→ **Exercise requirements**: Leave out the pictures, and retype the remaining data exactly.

→ **Exercise inputs**:
+--
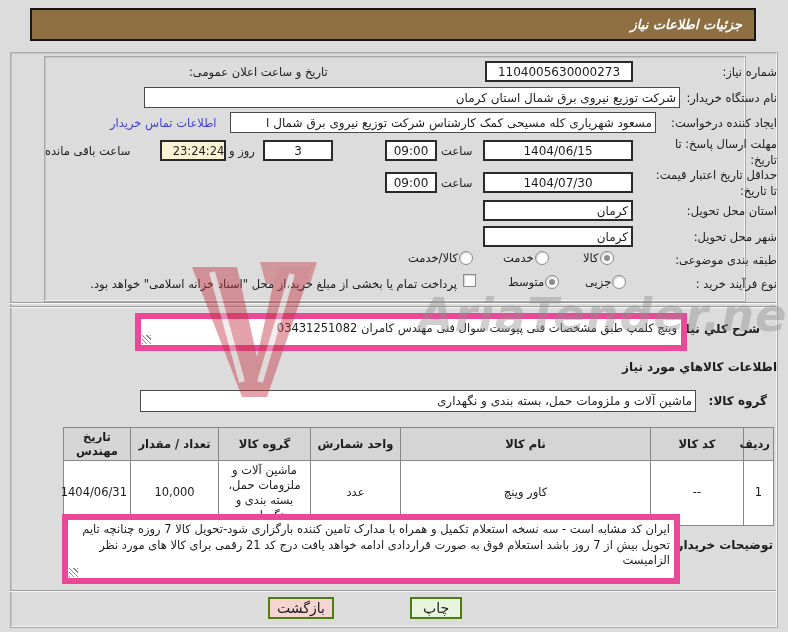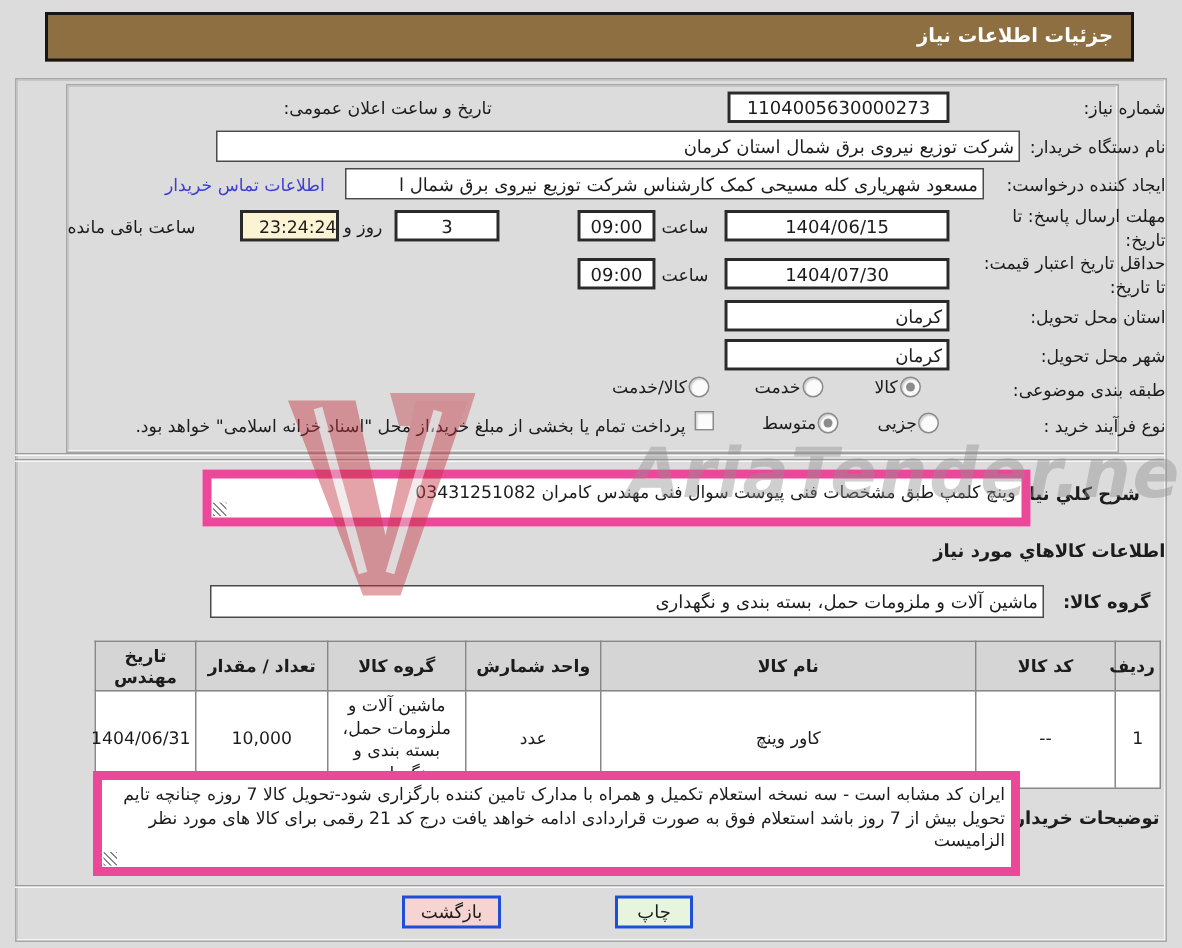--- a/index.html
+++ b/index.html
@@ -26,32 +26,32 @@
         background:repeating-linear-gradient(45deg,#888 0 1px,transparent 1px 3px);}
   .opt{display:inline-flex;align-items:center;gap:1px;direction:rtl;}
   .radio{width:12px;height:12px;border-radius:50%;background:#fbfbfb;border:1px solid #8a8a8a;
          box-shadow:inset 1px 1px 1px #cfcfcf;position:relative;flex:0 0 auto;}
   .radio.sel::after{content:"";position:absolute;inset:3px;border-radius:50%;background:#8c8c8c;}
   .chk{width:13px;height:13px;background:#fbfbfb;border:1px solid #8a8a8a;box-shadow:inset 1px 1px 1px #d4d4d4;box-sizing:border-box;}
   table.goods{border-collapse:collapse;table-layout:fixed;width:710px;background:#fff;font-size:11.5px;}
   table.goods th,table.goods td{border:1px solid #878787;text-align:center;vertical-align:middle;padding:2px 3px;box-sizing:border-box;}
   table.goods th{background:#d5d5d5;font-weight:bold;height:26px;}
   table.goods td{height:50px;line-height:1.3;}
-  .btn{border:2px solid #1d4ed8;box-sizing:border-box;display:flex;align-items:center;justify-content:center;
-       font-size:12px;cursor:pointer;text-align:right;}
+  .btn{border:2px solid #4d7c0f;box-sizing:border-box;display:flex;align-items:center;justify-content:center;
+       font-size:14px;cursor:pointer;text-align:right;}
   .wm-text{color:#8f8f8f;opacity:.42;font-weight:bold;font-size:46px;letter-spacing:1px;white-space:nowrap;
            pointer-events:none;font-style:italic;}
   .wm-logo{opacity:.45;pointer-events:none;}
 </style>
 </head>
 <body>
 
 <div id="page">
 
-  <div class="abs titlebar" style="left:30px;top:8px;width:726px;height:33px;">
+  <div class="abs titlebar" style="left:30px;top:8px;width:726px;height:33px;font-style:italic;">
     <span>جزئیات اطلاعات نیاز</span>
   </div>
 
   <div class="abs panel" style="left:10px;top:52px;width:766px;height:574px;"></div>
   <div class="abs panel" style="left:44px;top:56px;width:700px;height:244px;"></div>
 
   <div class="abs lbl" style="right:11px;top:65px;">شماره نیاز:</div>
   <div class="abs ibox" style="left:485px;top:61px;width:148px;height:21px;">1104005630000273</div>
   <div class="abs lbl" style="left:189px;top:65px;">تاریخ و ساعت اعلان عمومی:</div>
+--
→ **Exercise output**:
--- a/index.html
+++ b/index.html
@@ -26,32 +26,32 @@
         background:repeating-linear-gradient(45deg,#888 0 1px,transparent 1px 3px);}
   .opt{display:inline-flex;align-items:center;gap:1px;direction:rtl;}
   .radio{width:12px;height:12px;border-radius:50%;background:#fbfbfb;border:1px solid #8a8a8a;
          box-shadow:inset 1px 1px 1px #cfcfcf;position:relative;flex:0 0 auto;}
   .radio.sel::after{content:"";position:absolute;inset:3px;border-radius:50%;background:#8c8c8c;}
   .chk{width:13px;height:13px;background:#fbfbfb;border:1px solid #8a8a8a;box-shadow:inset 1px 1px 1px #d4d4d4;box-sizing:border-box;}
   table.goods{border-collapse:collapse;table-layout:fixed;width:710px;background:#fff;font-size:11.5px;}
   table.goods th,table.goods td{border:1px solid #878787;text-align:center;vertical-align:middle;padding:2px 3px;box-sizing:border-box;}
   table.goods th{background:#d5d5d5;font-weight:bold;height:26px;}
   table.goods td{height:50px;line-height:1.3;}
-  .btn{border:2px solid #1d4ed8;box-sizing:border-box;display:flex;align-items:center;justify-content:center;
-       font-size:12px;cursor:pointer;text-align:right;}
+  .btn{border:2px solid #4d7c0f;box-sizing:border-box;display:flex;align-items:center;justify-content:center;
+       font-size:14px;cursor:pointer;text-align:right;}
   .wm-text{color:#8f8f8f;opacity:.42;font-weight:bold;font-size:46px;letter-spacing:1px;white-space:nowrap;
            pointer-events:none;font-style:italic;}
   .wm-logo{opacity:.45;pointer-events:none;}
 </style>
 </head>
 <body>
 
 <div id="page">
 
-  <div class="abs titlebar" style="left:30px;top:8px;width:726px;height:33px;">
+  <div class="abs titlebar" style="left:30px;top:8px;width:726px;height:33px;font-style:italic;">
     <span>جزئیات اطلاعات نیاز</span>
   </div>
 
   <div class="abs panel" style="left:10px;top:52px;width:766px;height:574px;"></div>
   <div class="abs panel" style="left:44px;top:56px;width:700px;height:244px;"></div>
 
   <div class="abs lbl" style="right:11px;top:65px;">شماره نیاز:</div>
   <div class="abs ibox" style="left:485px;top:61px;width:148px;height:21px;">1104005630000273</div>
   <div class="abs lbl" style="left:189px;top:65px;">تاریخ و ساعت اعلان عمومی:</div>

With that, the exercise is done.